------ Passage to read ------
Thursday, 21 December 2023

'Fallout' of the Year Award

 The battles rage

Quick disclaimer, I thought up the name of that title before I remembered there's actually a very famous games series, that I speak about a lot, named 'Fallout'. I was not referring to that game but rather the concept of a 'fallout', as in the consequential wake of an event. See it was a... not really a pun but more a... look just stick with me okay, it makes sense. I think. So the Game Awards went by in a flash and barring some controversy about the way that Geoff decided to run the show and shoe winners off stage with a broom for fear they would sully the time for the almighty advertisers- it was a decent showing. Somehow Hollow Knight Silksong did not make an appearance, and that is the only thing I care about so I consider the show an abject failure, but I have it on good authority that some people out there have other aspects of life they care about or something? Like eating and stuff? (Eh, I don't get the appeal.) But there has been one topic of conversation which keeps popping up again and again; the winner of the big award, and whether or not they deserved it.

Now you would be very hard pressed to call Baldur's Gate 3 a surprise winner of the award considering how everyone already raised the game on their shoulders and carried it off the pitch in slow motion like the final act of a coming-of-age sports movie, but that doesn't mean there was no other game this year with a swinging chance. Heck, back when a lot of us were still naïve believers in the peace there was a genuine belief that Bethesda's very own Starfield was going to be a shoe in. You know, until we actually played the thing and found out how underbaked it really was. (I try to get back into it every week and end up with 4 minute play sessions I just abandon.) In fact, this year was so strong there are several games that never even made the nomination list for Game of the Year that sent people a bit loopy, so of course the winning itself was going to be contentious, no matter how 'pre ordained' it felt.

Between the big five I think only Resident Evil 4 raised eyebrows about it's conclusion for merit of it being 'just a remake'. But I have to honestly call bull on that- Resident Evil 4 is so much of a remake that it takes the basic story beats, locations and characters and totally rebuilds them from the ground up. To call is a 'basic' remake is a total misnomer, it was a fresh game totally of it's own right. Now if a remaster was on the list, or maybe The Last of Us Part 1, then I'd understand the side-eye. Seriously, Resident Evil 4 is not a 'side by side' remake by any stretch of the imagination, it earnt it's aplomb purely by being a premier action adventure game. Just as Alan Wake 2 earned it's nomination. And Spiderman 2. (Disgrace the hyphen!) And Tears of the Kingdom.
------ Dataset ------
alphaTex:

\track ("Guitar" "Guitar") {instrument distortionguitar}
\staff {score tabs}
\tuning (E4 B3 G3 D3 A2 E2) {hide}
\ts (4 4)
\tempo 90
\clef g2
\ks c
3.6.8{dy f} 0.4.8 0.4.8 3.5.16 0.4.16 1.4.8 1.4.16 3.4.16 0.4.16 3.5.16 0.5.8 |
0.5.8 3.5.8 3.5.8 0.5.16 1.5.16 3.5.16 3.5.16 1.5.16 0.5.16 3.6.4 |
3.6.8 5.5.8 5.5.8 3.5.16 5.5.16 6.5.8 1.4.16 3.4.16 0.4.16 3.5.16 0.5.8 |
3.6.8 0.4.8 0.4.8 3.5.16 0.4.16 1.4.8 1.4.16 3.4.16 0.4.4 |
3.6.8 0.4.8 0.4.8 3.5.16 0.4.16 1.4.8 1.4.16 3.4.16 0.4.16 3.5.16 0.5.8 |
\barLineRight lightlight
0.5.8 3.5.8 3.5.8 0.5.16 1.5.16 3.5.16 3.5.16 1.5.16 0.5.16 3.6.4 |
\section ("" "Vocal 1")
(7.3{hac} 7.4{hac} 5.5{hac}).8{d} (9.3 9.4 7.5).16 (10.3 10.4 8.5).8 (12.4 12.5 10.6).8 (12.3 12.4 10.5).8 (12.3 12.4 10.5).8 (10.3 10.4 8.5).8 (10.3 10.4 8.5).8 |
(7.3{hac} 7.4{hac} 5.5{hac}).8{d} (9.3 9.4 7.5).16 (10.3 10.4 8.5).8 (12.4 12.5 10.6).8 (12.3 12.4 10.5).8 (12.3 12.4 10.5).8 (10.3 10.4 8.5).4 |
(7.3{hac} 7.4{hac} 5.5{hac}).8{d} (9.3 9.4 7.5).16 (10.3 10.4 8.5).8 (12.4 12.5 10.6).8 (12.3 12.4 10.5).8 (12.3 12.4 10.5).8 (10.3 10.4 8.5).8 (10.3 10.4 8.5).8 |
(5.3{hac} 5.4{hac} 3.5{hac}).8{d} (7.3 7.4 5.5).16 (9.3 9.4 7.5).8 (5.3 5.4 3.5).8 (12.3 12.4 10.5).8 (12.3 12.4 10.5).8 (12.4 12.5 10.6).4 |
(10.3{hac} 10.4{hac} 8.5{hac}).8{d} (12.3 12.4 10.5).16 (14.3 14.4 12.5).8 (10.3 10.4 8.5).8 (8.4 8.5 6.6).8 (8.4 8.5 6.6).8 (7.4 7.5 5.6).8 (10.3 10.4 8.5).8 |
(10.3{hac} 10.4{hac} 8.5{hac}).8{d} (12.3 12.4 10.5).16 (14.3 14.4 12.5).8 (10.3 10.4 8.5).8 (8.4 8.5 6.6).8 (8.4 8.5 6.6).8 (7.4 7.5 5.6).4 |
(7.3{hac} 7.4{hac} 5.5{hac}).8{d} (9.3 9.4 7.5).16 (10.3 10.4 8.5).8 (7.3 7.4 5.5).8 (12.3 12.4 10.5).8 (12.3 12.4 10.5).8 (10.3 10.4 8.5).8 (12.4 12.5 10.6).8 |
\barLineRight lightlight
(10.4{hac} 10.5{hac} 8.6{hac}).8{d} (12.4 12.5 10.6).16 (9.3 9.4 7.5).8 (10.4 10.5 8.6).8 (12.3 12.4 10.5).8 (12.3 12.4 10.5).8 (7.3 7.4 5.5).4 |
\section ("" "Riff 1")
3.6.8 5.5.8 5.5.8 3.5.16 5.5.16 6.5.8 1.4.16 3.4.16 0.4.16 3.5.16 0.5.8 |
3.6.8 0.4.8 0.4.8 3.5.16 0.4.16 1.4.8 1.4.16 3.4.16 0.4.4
------
Carry on the blog post about the Game Awards from its last sentence, "And Tears of the Kingdom."

Funnily enough, despite it's ravenous fanbase I haven't heard a lot of grumblings about Alan Wake 2 not winning Game of the Year. That audience seem happy enough winning Narrative game of the year, which makes sense given no other candidate really threw their narrative prowess to the test, now did they? At least we're not getting a 'Elden Ring' style controversy wherein people complain "I didn't pay attention to the story and I skipped all the dialogue, which means the game had no story and shouldn't be nominated!" Alan Wake 2 was lucky enough to avoid that crowd of 'geniuses'. The other big games on the list however? Yeah, their fans have had something to say- and it's building up into quite the shouting match. (It's like 'Football' over here, everyone's getting uppity like they're actual members of the team.)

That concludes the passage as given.